Earlier this year, the restaurant moved into new digs across the street at 4466 Sheppard Ave. East near Brimley Rd. The newly renamed Gourmet Malaysia is in a sprawling 6,000 square foot complex that includes banquet space and private karaoke rooms. The new kitchen is set up with work stations for making roti, noodle soups, desserts and wok-based dishes, says employee Jenny Wong.

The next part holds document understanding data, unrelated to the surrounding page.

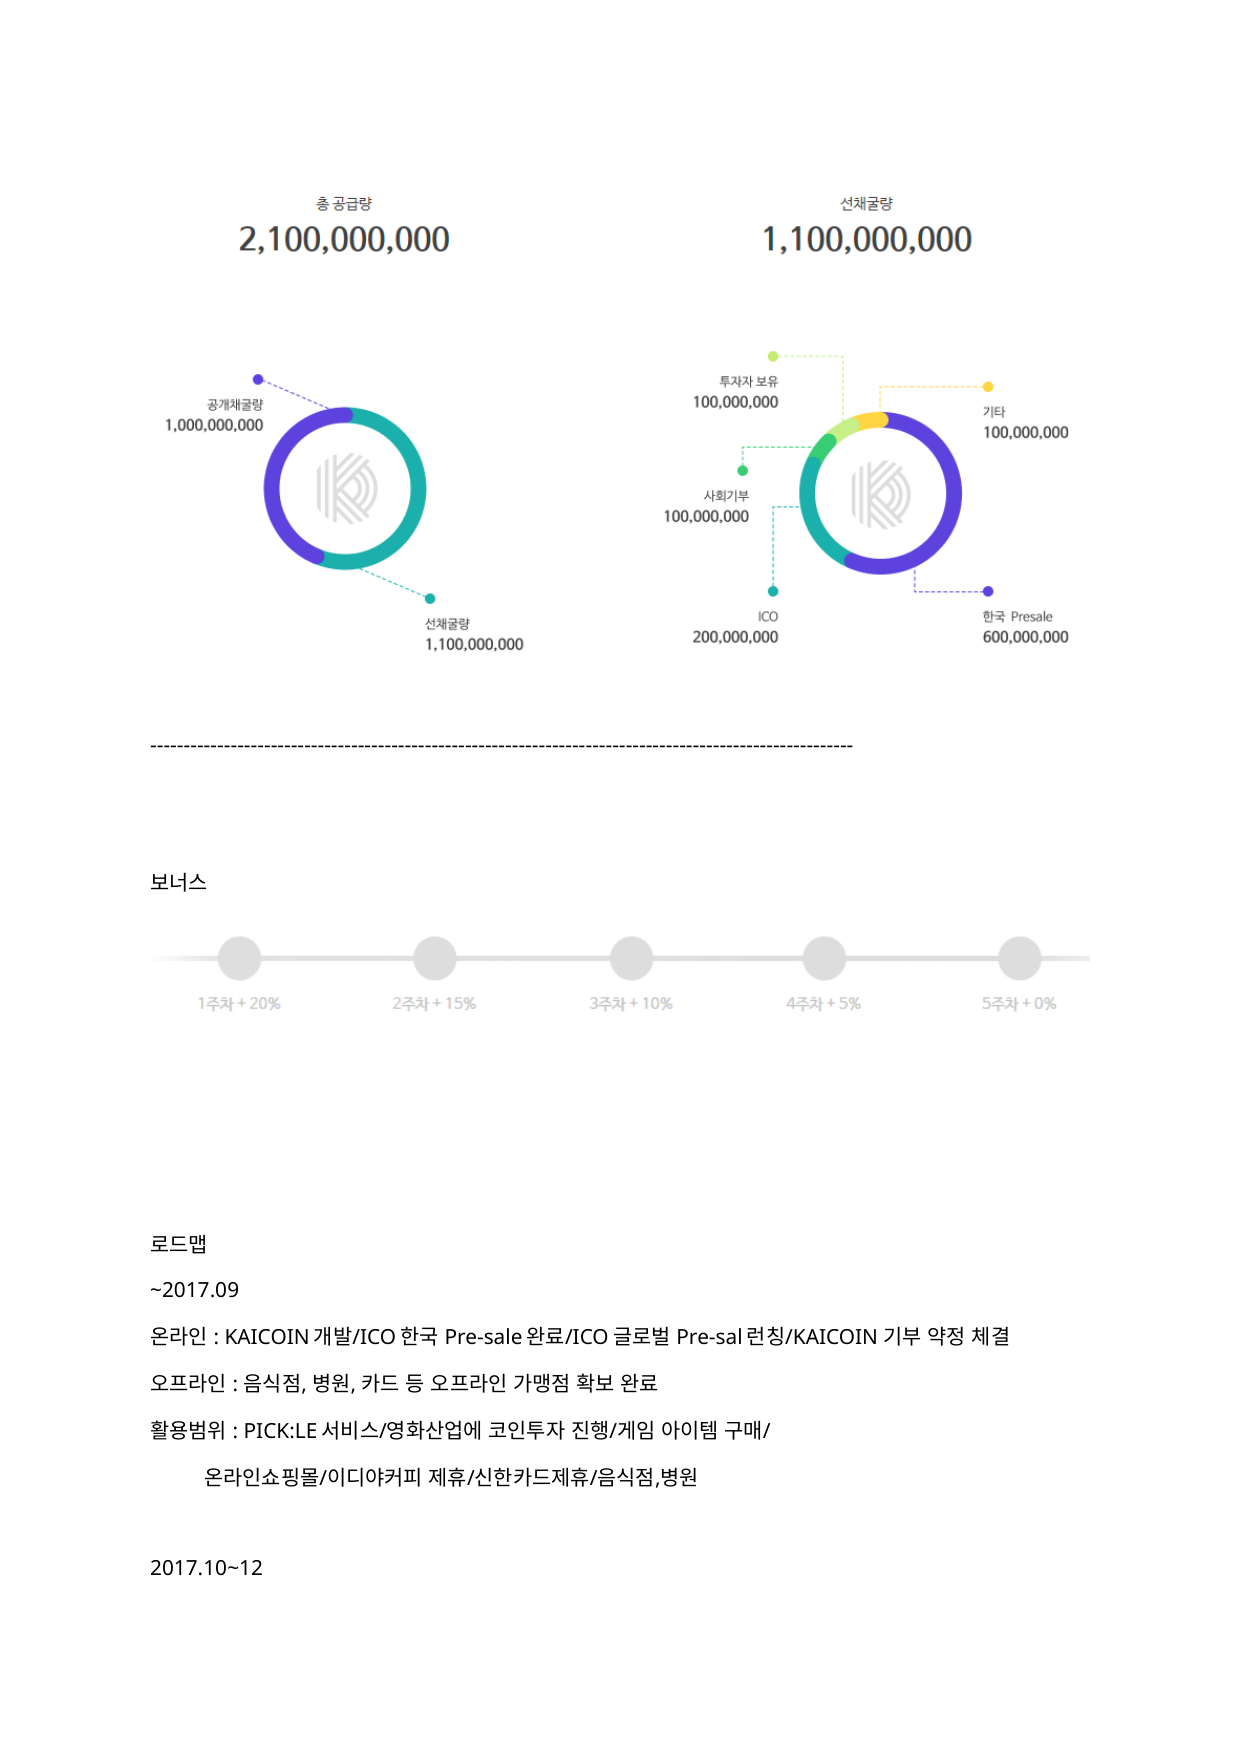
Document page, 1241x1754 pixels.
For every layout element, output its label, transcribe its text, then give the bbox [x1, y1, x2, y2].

text ~2017.09 [150, 1275, 1090, 1303]
text --------------------------------------------------------------------------------------------------------- [150, 731, 1090, 759]
text 온라인 : KAICOIN개발/ICO한국 Pre-sale완료/ICO글로벌 Pre-sal런칭/KAICOIN 기부 약정 체결 [150, 1320, 1090, 1350]
text 활용범위 : PICK:LE서비스/영화산업에 코인투자 진행/게임 아이템 구매/ [150, 1414, 1090, 1444]
text 로드맵 [150, 1228, 1090, 1258]
picture [150, 177, 1091, 669]
text 온라인쇼핑몰/이디야커피 제휴/신한카드제휴/음식점,병원 [150, 1461, 1090, 1491]
text 오프라인 : 음식점, 병원, 카드 등 오프라인 가맹점 확보 완료 [150, 1367, 1090, 1397]
text 보너스 [150, 866, 1090, 896]
picture [150, 912, 1091, 1031]
text 2017.10~12 [150, 1553, 1090, 1581]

The food is incredibly good—in fact, it seems to be even better than it was at Gourmet Garden. The Singapore laksa (above), a large coconut-based soup filled with thin noodles, warms the throat with its perfect blend of spices. The tender chicken is covered with golden, yellow curry sauce and comes with an order of light, flaky roti bread. Mee goreng, a classic Malaysian fried noodle dish, is jam packed with bits of fish cake, shrimp and squid. Prices are very reasonable, with many dishes cashing in at $7 or $8. 

There are also many exotic drinks and desserts to try. The winter melon longan drink comes with a crust of ice and potent but sweet melon balls at the bottom. The ice tea is a rich, creamy drink reminiscent of a frappuccino. 

Gourmet Malaysian also sells Asian groceries, such as jars of sambal chili sauce, jack fruit chips, tamarind candy and fresh pineapple tarts.  

Gourmet Malaysia is located at 4465 Sheppard Ave. East in Scarborough, Tel: 416-291-1883 or 647-764-1188. Hours are 11am to 9pm Sunday to Thursday, 11am to 11:30 pm.